Remedios creció en casas grandes, instruida en francés, piano y bordado, entre tertulias patrióticas y estampas religiosas, rodeada de lujos que anticipaban para ella un destino burgués y previsible.
Pero ese destino cambió cuando conoció al entonces teniente coronel José de San Martín, un militar desconocido, recién llegado de España, que arrastraba una leyenda de batallas napoleónicas, una mirada dura y una determinación que a muchos resultaba sospechosa. Tenía casi el doble de su edad, hablaba con acento andaluz y no traía fortuna, solo un propósito: liberar América.
Contra la voluntad de su madre y con la desgarradora ruptura de un compromiso previo, Remedios se casó con él en septiembre de 1812, a los catorce años. Fue una boda sencilla, apenas un acto privado en la iglesia de la Merced, sin la pompa que su linaje acostumbraba. Comenzaba así una vida marcada por las ausencias.
Desde ese momento, Remedios acompañó a San Martín lo que pudo. Vivió con él en Mendoza durante los años previos a la gesta del Ejército de los Andes y se convirtió en figura clave de la vida social mendocina pues ella organizaba tertulias, recolectaba fondos, cocía banderas, tejía redes entre mujeres que harían posible lo imposible. De hecho, fue una de las impulsoras materiales de la bandera que el general llevaría en su campaña libertadora.
En 1816 dio a luz a la única hija de la pareja, Mercedes Tomasa San Martín y Escalada. Fue en los días en que su esposo planeaba cruzar la cordillera hacia Chile. Cuando lo hizo, en enero de 1817, Remedios regresó con su hija a Buenos Aires. No volvería a ver a su esposo nunca más.
Años de silencio y soledad
Los años siguientes fueron de silencio, soledad y enfermedad. La tuberculosis —entonces conocida como tisis— la fue consumiendo lentamente. Vivió en la casa familiar y luego en una quinta en las afueras de la ciudad, en busca de aire puro. Escribía cartas a San Martín, cartas que no siempre encontraban respuesta. Lo esperaba, pero él estaba lejos, atrapado en la política, en la guerra, en las traiciones.

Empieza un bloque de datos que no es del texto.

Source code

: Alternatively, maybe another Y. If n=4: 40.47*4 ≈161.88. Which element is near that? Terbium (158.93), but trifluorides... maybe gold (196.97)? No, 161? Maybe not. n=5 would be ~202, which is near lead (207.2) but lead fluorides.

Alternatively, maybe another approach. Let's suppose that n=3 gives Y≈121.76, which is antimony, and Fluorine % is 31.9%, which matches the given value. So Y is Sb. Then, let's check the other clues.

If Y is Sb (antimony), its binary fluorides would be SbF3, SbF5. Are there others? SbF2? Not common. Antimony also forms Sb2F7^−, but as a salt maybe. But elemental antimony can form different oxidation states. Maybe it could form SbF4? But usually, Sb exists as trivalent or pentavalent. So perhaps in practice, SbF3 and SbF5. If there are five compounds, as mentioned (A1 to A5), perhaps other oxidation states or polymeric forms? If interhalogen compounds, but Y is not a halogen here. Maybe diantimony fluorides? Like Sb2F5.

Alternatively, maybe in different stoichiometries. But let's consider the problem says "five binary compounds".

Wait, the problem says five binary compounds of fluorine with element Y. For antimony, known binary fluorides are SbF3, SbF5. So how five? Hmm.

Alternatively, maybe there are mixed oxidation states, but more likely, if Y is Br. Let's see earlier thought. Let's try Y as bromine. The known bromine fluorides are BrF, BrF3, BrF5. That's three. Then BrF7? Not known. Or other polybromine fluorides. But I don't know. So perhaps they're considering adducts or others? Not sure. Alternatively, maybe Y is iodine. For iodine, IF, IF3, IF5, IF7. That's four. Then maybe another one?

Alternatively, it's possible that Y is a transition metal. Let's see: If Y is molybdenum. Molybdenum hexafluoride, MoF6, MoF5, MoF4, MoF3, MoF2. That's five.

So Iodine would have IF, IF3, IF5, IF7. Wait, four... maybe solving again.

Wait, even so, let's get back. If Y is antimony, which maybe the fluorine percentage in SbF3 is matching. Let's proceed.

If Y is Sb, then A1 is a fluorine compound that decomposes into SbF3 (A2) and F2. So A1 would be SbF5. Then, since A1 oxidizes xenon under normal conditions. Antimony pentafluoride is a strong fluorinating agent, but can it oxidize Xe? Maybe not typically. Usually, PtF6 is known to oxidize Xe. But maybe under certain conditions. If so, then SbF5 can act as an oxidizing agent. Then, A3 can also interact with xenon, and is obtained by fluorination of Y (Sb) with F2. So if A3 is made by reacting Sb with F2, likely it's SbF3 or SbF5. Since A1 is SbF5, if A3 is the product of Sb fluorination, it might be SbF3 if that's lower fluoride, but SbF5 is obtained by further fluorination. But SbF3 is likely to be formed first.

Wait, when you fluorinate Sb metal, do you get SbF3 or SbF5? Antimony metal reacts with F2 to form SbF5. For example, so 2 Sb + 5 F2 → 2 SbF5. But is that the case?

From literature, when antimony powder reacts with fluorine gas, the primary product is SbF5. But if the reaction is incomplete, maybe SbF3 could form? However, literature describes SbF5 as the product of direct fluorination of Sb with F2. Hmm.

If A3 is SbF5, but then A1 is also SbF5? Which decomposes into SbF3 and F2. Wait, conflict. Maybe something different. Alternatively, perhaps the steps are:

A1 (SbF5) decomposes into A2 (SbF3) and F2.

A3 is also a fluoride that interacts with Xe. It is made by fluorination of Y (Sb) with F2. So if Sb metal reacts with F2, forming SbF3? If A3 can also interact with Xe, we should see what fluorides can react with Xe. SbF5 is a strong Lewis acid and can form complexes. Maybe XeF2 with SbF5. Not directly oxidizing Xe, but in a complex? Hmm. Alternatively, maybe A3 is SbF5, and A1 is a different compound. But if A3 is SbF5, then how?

Murió joven, con veinticinco años. Una hija en brazos de su abuela, un marido en otra provincia y una lápida que él mandaría tallar después, cuando la guerra se lo permitió: “Esposa y amiga del general San Martín”, decía la piedra. Y nada más. Y sin embargo, ella para él lo fue todo. Sin ella no hubo bandera, ni hogar, ni ternura en esa vida de polvo, pólvora y exilio.
A veces la historia se escribe en los márgenes. A veces, en el silencio de una mujer que esperó hasta el último aliento.
Murió el 3 de agosto de 1823 y San Martín, que se encontraba en Mendoza, no alcanzó a despedirse. La noticia lo devastó. En carta a un amigo confesó que podía resignarse a perder una esposa, pero no a perder una amiga. Antes de partir al exilio, encargó una lápida para su tumba. En ella hizo grabar una frase sencilla, desgarradora por su sobriedad: "Aquí descansa Remedios de Escalada, esposa y amiga del general San Martín."
Ese epitafio dice más que cualquier monumento. Habla del amor silenciado por la historia, de las mujeres que no empuñaron armas, pero sostuvieron revoluciones enteras desde el hogar, la costura, la espera y el silencio. Hay que reconocer que San Martín sí supo dar su sitio a su mujer, a la mujer, en una época en la que la mujer era un objeto, él la consideró siempre su amiga, hay hombres que sienten que la amistad está por encima del amor, porque la efervescencia pasa pero la amistad queda, siendo ese el verdadero amor.